Background: Transmyocardial laser revascularisation (TMLR) is used to treat patients with refractory angina due to severe coronary artery disease, not suitable for conventional revascularisation. We aimed in a randomised controlled trial to assess the effectiveness of TMLR compared with medical management.
Methods: 188 patients with refractory angina were randomly assigned TMLR plus normal medication or medical management alone. At 3 months, 6 months, and 12 months after surgery (TMLR) or initial assessment (medical management) we assessed exercise capacity with the treadmill test and the 12 min walk.

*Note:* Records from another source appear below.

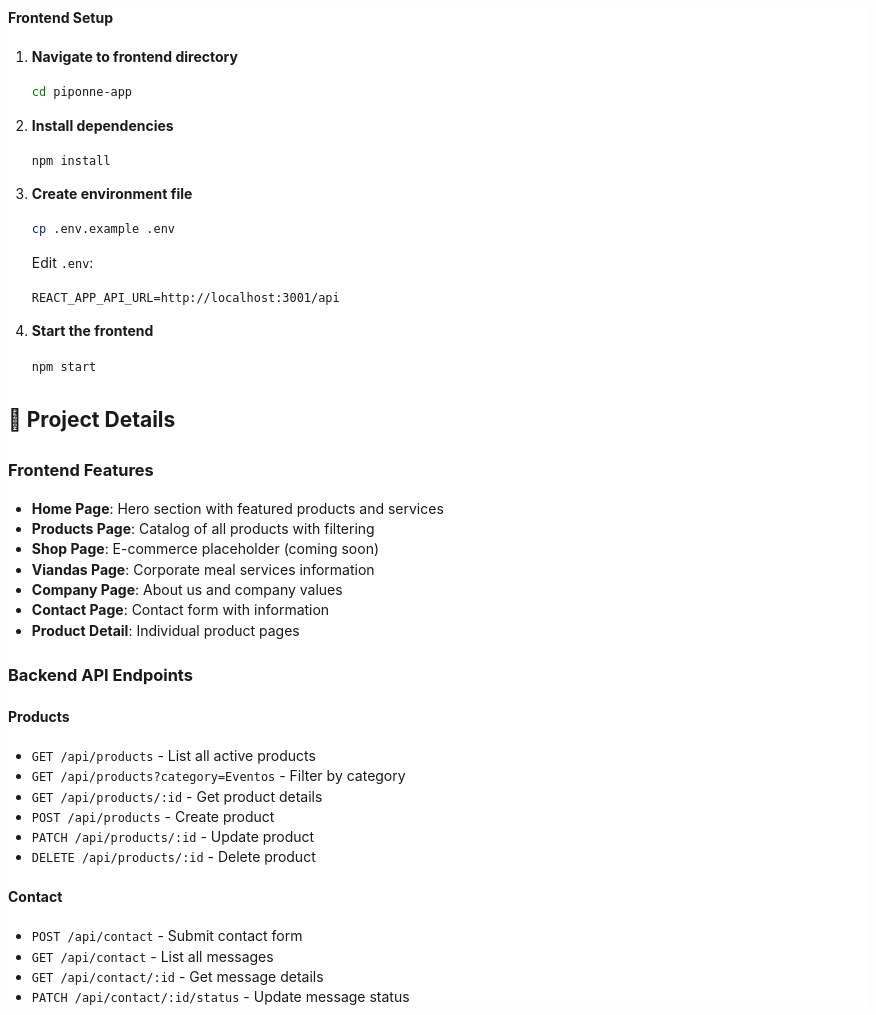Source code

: #### Frontend Setup

1. **Navigate to frontend directory**
   ```bash
   cd piponne-app
   ```

2. **Install dependencies**
   ```bash
   npm install
   ```

3. **Create environment file**
   ```bash
   cp .env.example .env
   ```
   Edit `.env`:
   ```
   REACT_APP_API_URL=http://localhost:3001/api
   ```

4. **Start the frontend**
   ```bash
   npm start
   ```

## 📁 Project Details

### Frontend Features

- **Home Page**: Hero section with featured products and services
- **Products Page**: Catalog of all products with filtering
- **Shop Page**: E-commerce placeholder (coming soon)
- **Viandas Page**: Corporate meal services information
- **Company Page**: About us and company values
- **Contact Page**: Contact form with information
- **Product Detail**: Individual product pages

### Backend API Endpoints

#### Products
- `GET /api/products` - List all active products
- `GET /api/products?category=Eventos` - Filter by category
- `GET /api/products/:id` - Get product details
- `POST /api/products` - Create product
- `PATCH /api/products/:id` - Update product
- `DELETE /api/products/:id` - Delete product

#### Contact
- `POST /api/contact` - Submit contact form
- `GET /api/contact` - List all messages
- `GET /api/contact/:id` - Get message details
- `PATCH /api/contact/:id/status` - Update message status
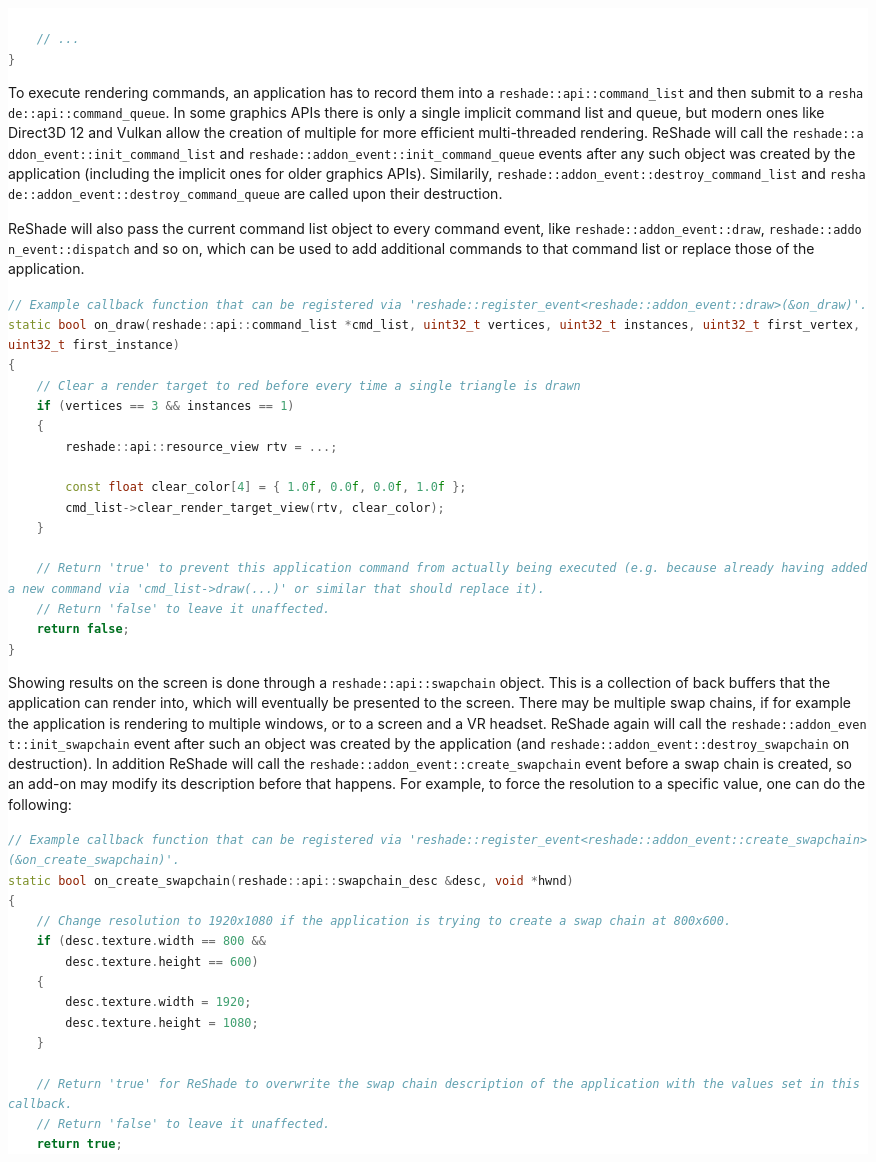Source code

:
 ```cpp

    // ...
}
```

To execute rendering commands, an application has to record them into a `reshade::api::command_list` and then submit to a `reshade::api::command_queue`. In some graphics APIs there is only a single implicit command list and queue, but modern ones like Direct3D 12 and Vulkan allow the creation of multiple for more efficient multi-threaded rendering. ReShade will call the `reshade::addon_event::init_command_list` and `reshade::addon_event::init_command_queue` events after any such object was created by the application (including the implicit ones for older graphics APIs). Similarily, `reshade::addon_event::destroy_command_list` and `reshade::addon_event::destroy_command_queue` are called upon their destruction.

ReShade will also pass the current command list object to every command event, like `reshade::addon_event::draw`, `reshade::addon_event::dispatch` and so on, which can be used to add additional commands to that command list or replace those of the application.
```cpp
// Example callback function that can be registered via 'reshade::register_event<reshade::addon_event::draw>(&on_draw)'.
static bool on_draw(reshade::api::command_list *cmd_list, uint32_t vertices, uint32_t instances, uint32_t first_vertex, uint32_t first_instance)
{
    // Clear a render target to red before every time a single triangle is drawn
    if (vertices == 3 && instances == 1)
    {
        reshade::api::resource_view rtv = ...;

        const float clear_color[4] = { 1.0f, 0.0f, 0.0f, 1.0f };
        cmd_list->clear_render_target_view(rtv, clear_color);
    }

    // Return 'true' to prevent this application command from actually being executed (e.g. because already having added a new command via 'cmd_list->draw(...)' or similar that should replace it).
    // Return 'false' to leave it unaffected.
    return false;
}
```

Showing results on the screen is done through a `reshade::api::swapchain` object. This is a collection of back buffers that the application can render into, which will eventually be presented to the screen. There may be multiple swap chains, if for example the application is rendering to multiple windows, or to a screen and a VR headset. ReShade again will call the `reshade::addon_event::init_swapchain` event after such an object was created by the application (and `reshade::addon_event::destroy_swapchain` on destruction). In addition ReShade will call the `reshade::addon_event::create_swapchain` event before a swap chain is created, so an add-on may modify its description before that happens. For example, to force the resolution to a specific value, one can do the following:
```cpp
// Example callback function that can be registered via 'reshade::register_event<reshade::addon_event::create_swapchain>(&on_create_swapchain)'.
static bool on_create_swapchain(reshade::api::swapchain_desc &desc, void *hwnd)
{
    // Change resolution to 1920x1080 if the application is trying to create a swap chain at 800x600.
    if (desc.texture.width == 800 &&
        desc.texture.height == 600)
    {
        desc.texture.width = 1920;
        desc.texture.height = 1080;
    }

    // Return 'true' for ReShade to overwrite the swap chain description of the application with the values set in this callback.
    // Return 'false' to leave it unaffected.
    return true;
```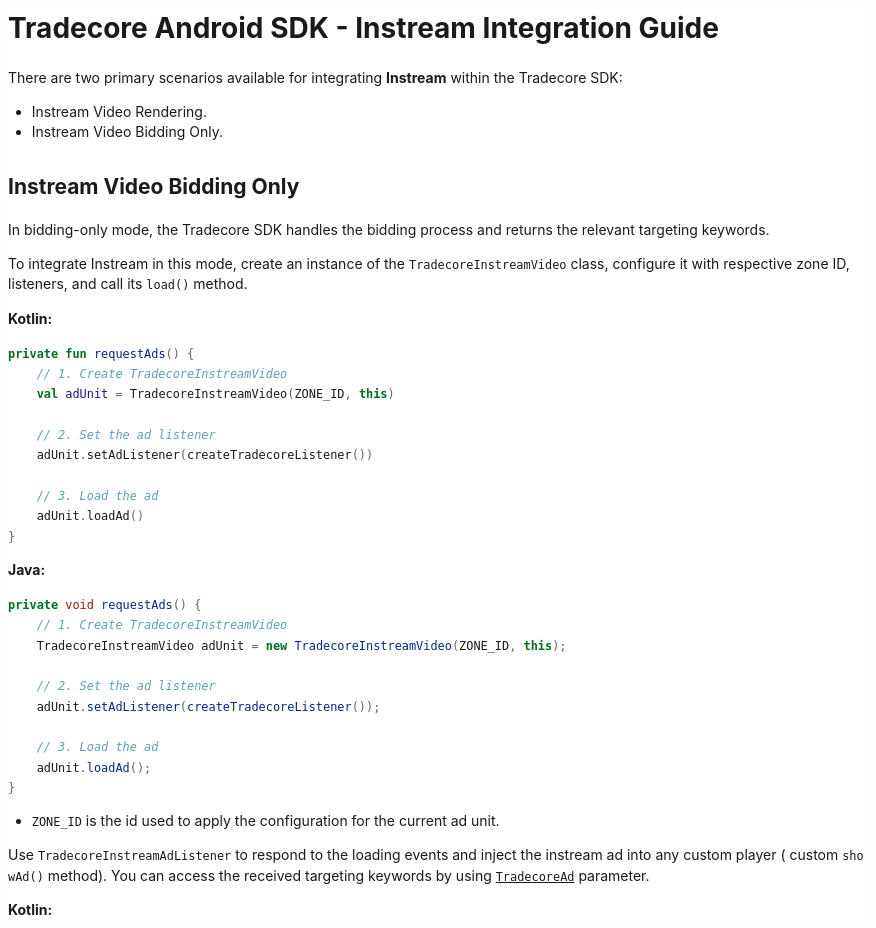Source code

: # Tradecore Android SDK - Instream Integration Guide

There are two primary scenarios available for integrating **Instream** within the Tradecore SDK:

- Instream Video Rendering.
- Instream Video Bidding Only.

## Instream Video Bidding Only

In bidding-only mode, the Tradecore SDK handles the bidding process and returns the relevant targeting keywords.

To integrate Instream in this mode, create an instance of the `TradecoreInstreamVideo` class, configure it with
respective zone ID, listeners, and call its `load()` method.

**Kotlin:**

```kotlin
private fun requestAds() {
    // 1. Create TradecoreInstreamVideo
    val adUnit = TradecoreInstreamVideo(ZONE_ID, this)
    
    // 2. Set the ad listener
    adUnit.setAdListener(createTradecoreListener())
    
    // 3. Load the ad
    adUnit.loadAd()
}
```

**Java:**

```java
private void requestAds() {
    // 1. Create TradecoreInstreamVideo
    TradecoreInstreamVideo adUnit = new TradecoreInstreamVideo(ZONE_ID, this);
    
    // 2. Set the ad listener
    adUnit.setAdListener(createTradecoreListener());

    // 3. Load the ad
    adUnit.loadAd();
}
```

- `ZONE_ID` is the id used to apply the configuration for the current ad unit.

Use `TradecoreInstreamAdListener` to respond to the loading events and inject the instream ad into any custom player (
custom `showAd()` method).
You can access the received targeting keywords by using [`TradecoreAd`](./tradecore-sdk-ad-metadata.md) parameter.

**Kotlin:**
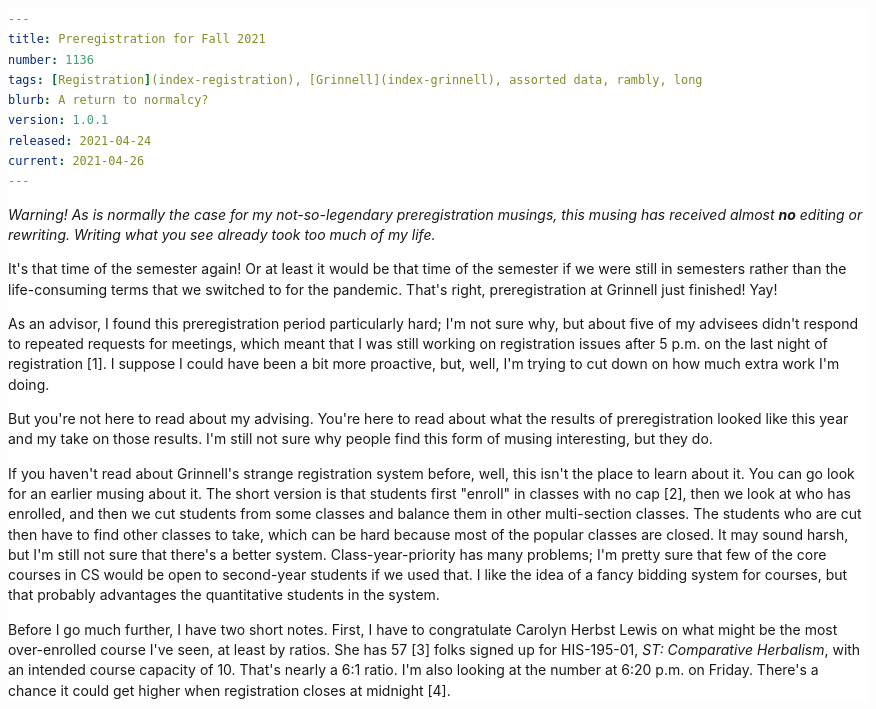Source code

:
 ```yaml
---
title: Preregistration for Fall 2021
number: 1136
tags: [Registration](index-registration), [Grinnell](index-grinnell), assorted data, rambly, long
blurb: A return to normalcy?
version: 1.0.1
released: 2021-04-24
current: 2021-04-26
---
```

_Warning!  As is normally the case for my not-so-legendary
preregistration musings, this musing has received almost **no**
editing or rewriting.  Writing what you see already took too much
of my life._

It's that time of the semester again!  Or at least it would be that
time of the semester if we were still in semesters rather than the
life-consuming terms that we switched to for the pandemic.  That's
right, preregistration at Grinnell just finished!  Yay!  

As an advisor, I found this preregistration period particularly
hard; I'm not sure why, but about five of my advisees didn't respond
to repeated requests for meetings, which meant that I was still
working on registration issues after 5 p.m. on the last night of
registration [1].  I suppose I could have been a bit more proactive,
but, well, I'm trying to cut down on how much extra work I'm doing.

But you're not here to read about my advising.  You're here to read about
what the results of preregistration looked like this year and my take on
those results.  I'm still not sure why people find this form of musing
interesting, but they do.

If you haven't read about Grinnell's strange registration system
before, well, this isn't the place to learn about it.  You can go
look for an earlier musing about it.  The short version is that
students first "enroll" in classes with no cap [2], then we look
at who has enrolled, and then we cut students from some classes and
balance them in other multi-section classes.  The students who are
cut then have to find other classes to take, which can be hard
because most of the popular classes are closed.  It may sound harsh,
but I'm still not sure that there's a better system.  Class-year-priority
has many problems; I'm pretty sure that few of the core courses in
CS would be open to second-year students if we used that.  I like
the idea of a fancy bidding system for courses, but that probably
advantages the quantitative students in the system.

Before I go much further, I have two short notes.  First, I have
to congratulate Carolyn Herbst Lewis on what might be the most
over-enrolled course I've seen, at least by ratios.  She has 57 [3]
folks signed up for HIS-195-01, _ST: Comparative Herbalism_, with an
intended course capacity of 10.  That's nearly a 6:1 ratio.  I'm also
looking at the number at 6:20 p.m. on Friday.  There's a chance
it could get higher when registration closes at midnight [4].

Findings: Mean treadmill exercise time, adjusted for baseline values, was 40 s (95% CI -15 to 94) longer in the TMLR group than in the medical-management group at 12 months (p=0.152). Mean 12 min walk distance was 33 m (-7 to 74) further in TMLR patients than medical-management patients (p=0.108) at 12 months. The differences were not significant or clinically important. Perioperative mortality was 5%. Survival at 12 months was 89% (83-96) in the TMLR group and 96% (92-100) in the medical-management group (p=0.14). Canadian Cardiovascular Society score for angina had decreased by at least two classes in 25% of TMLR and 4% of medical-management patients at 12 months (p<0.001).
Interpretation: Our findings show that the adoption of TMLR cannot be advocated. Further research may be appropriate to assess any potential benefit for sicker patients.